Amateur Drone Videos Could Aid in Natural Disaster Damage Assessment
System Developed by LTI Researchers Uses Social Media Posts to Assess Building Damage
It wasn't long after Hurricane Laura hit the Gulf Coast Thursday that people began flying drones to record the damage and posting videos on social media. Those videos are a precious resource, say researchers at Carnegie Mellon University, who are working on ways to use them for rapid damage assessment.
By using artificial intelligence, the researchers are developing a system that can automatically identify buildings and make an initial determination of whether they are damaged and how serious that damage might be.
"Current damage assessments are mostly based on individuals detecting and documenting damage to a building," said Junwei Liang, a Ph.D. student in CMU's Language Technologies Institute (LTI). "That can be slow, expensive and labor-intensive work."
Satellite imagery doesn't provide enough detail and shows damage from only a single viewpoint — vertical. Drones, however, can gather close-up information from a number of angles and viewpoints. It's possible, of course, for first responders to fly drones for damage assessment, but drones are now widely available among residents and routinely flown after natural disasters.
"The number of drone videos available on social media soon after a disaster means they can be a valuable resource for doing timely damage assessments," Liang said.
Xiaoyu Zhu, a master's student in AI and Innovation in the LTI, said the initial system can overlay masks on parts of the buildings in the video that appear damaged and determine if the damage is slight or serious, or if the building has been destroyed.
The team will present their findings at the Winter Conference on Applications of Computer Vision (WACV 2021), which will be held virtually next year.
The researchers, led by Alexander Hauptmann, an LTI research professor, downloaded drone videos of hurricane and tornado damage in Florida, Missouri, Illinois, Texas, Alabama and North Carolina. They then annotated the videos to identify building damage and assess the severity of the damage.

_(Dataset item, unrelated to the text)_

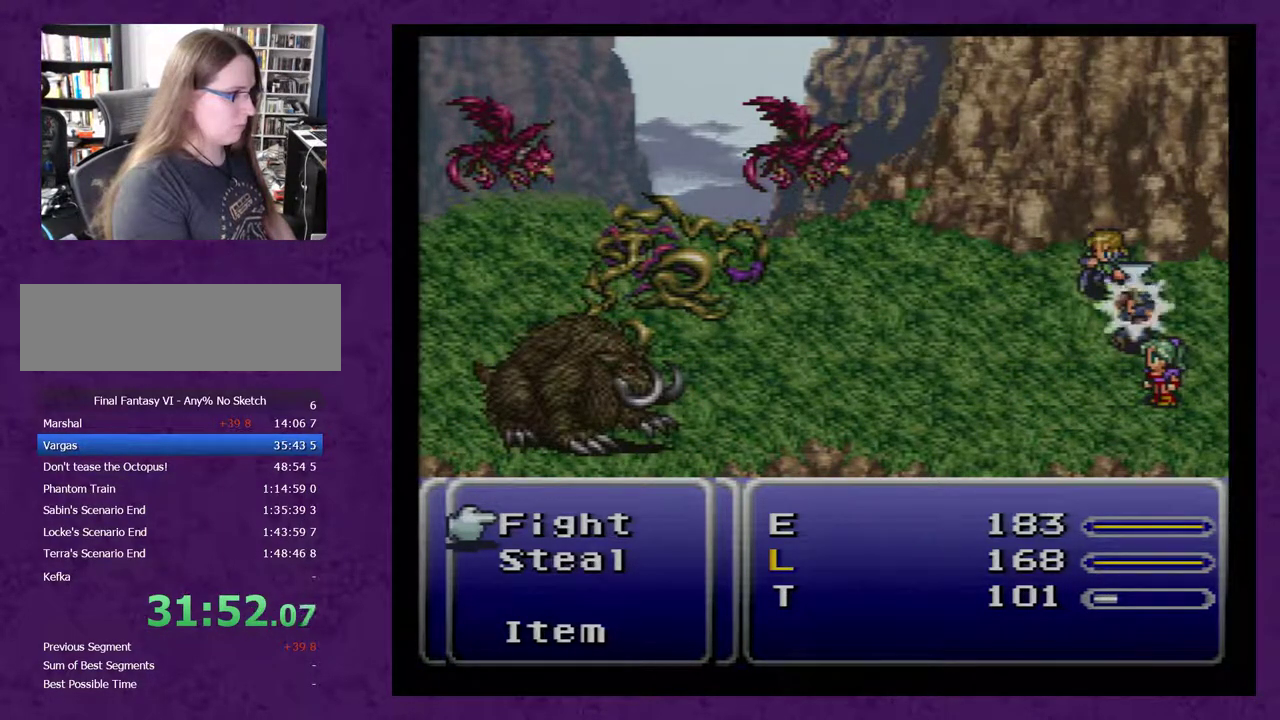
{"buttons": [], "events": []}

The resulting dataset — the first that used drone videos to assess building damage from natural disasters — was used to train the AI system, called MSNet, to recognize building damage. The dataset is available for use by other research groups via Github.
The videos don't include GPS coordinates — yet — but the researchers are working on a geolocation scheme that would enable users to quickly identify where the damaged buildings are, Liang said. This would require training the system using images from Google Streetview. MSNet could then match the location cues learned from Streetview to features in the video.
The National Institute of Standards and Technology sponsored this research.